> [What you will do]: Pictures do not belong in the copy; print every entry exactly as it stands.

> [Records from a data collection]:
- - -
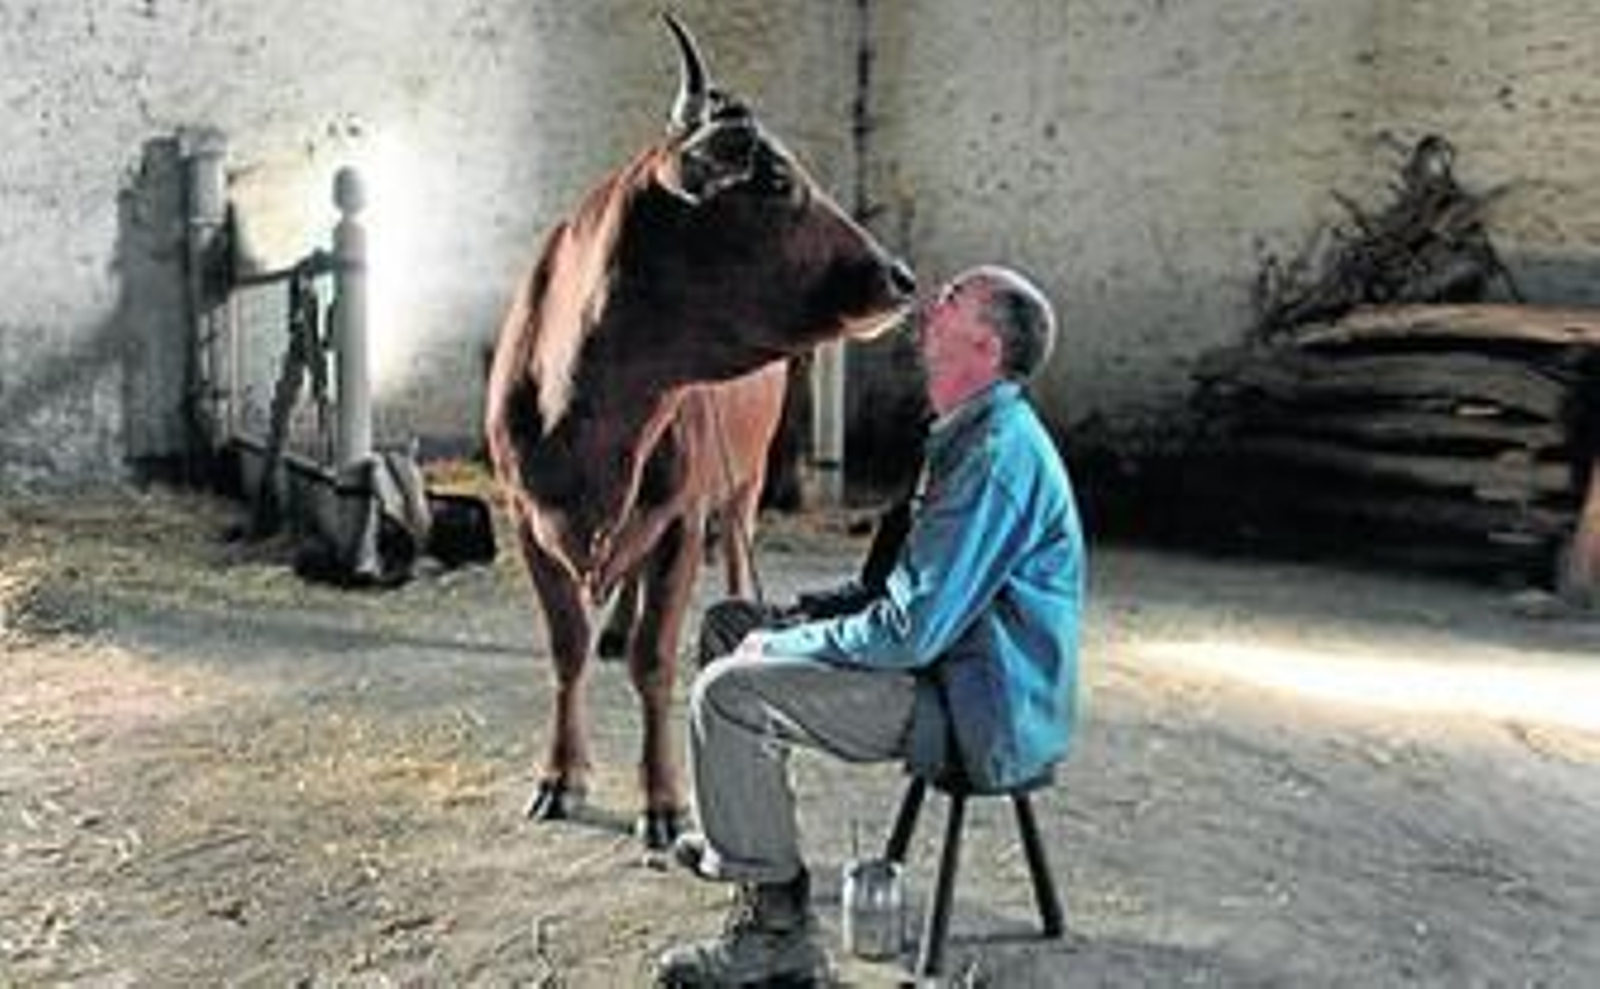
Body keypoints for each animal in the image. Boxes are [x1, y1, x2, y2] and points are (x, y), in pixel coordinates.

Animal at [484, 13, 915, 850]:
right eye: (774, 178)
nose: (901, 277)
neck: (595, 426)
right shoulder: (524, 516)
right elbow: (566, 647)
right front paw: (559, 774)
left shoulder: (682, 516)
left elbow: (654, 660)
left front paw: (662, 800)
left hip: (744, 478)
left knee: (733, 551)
- - -
> [Solved exercise]:
Body keypoints for each animal in the image. Boxes are [x1, y1, x2, y2] and points are (x, y), in pixel coordinates.

Animal at [484, 13, 915, 850]:
right eye: (774, 178)
nose: (901, 277)
neck: (595, 426)
right shoulder: (524, 516)
right elbow: (566, 647)
right front paw: (559, 774)
left shoulder: (682, 516)
left elbow: (654, 660)
left front paw: (662, 800)
left hip: (744, 478)
left knee: (733, 551)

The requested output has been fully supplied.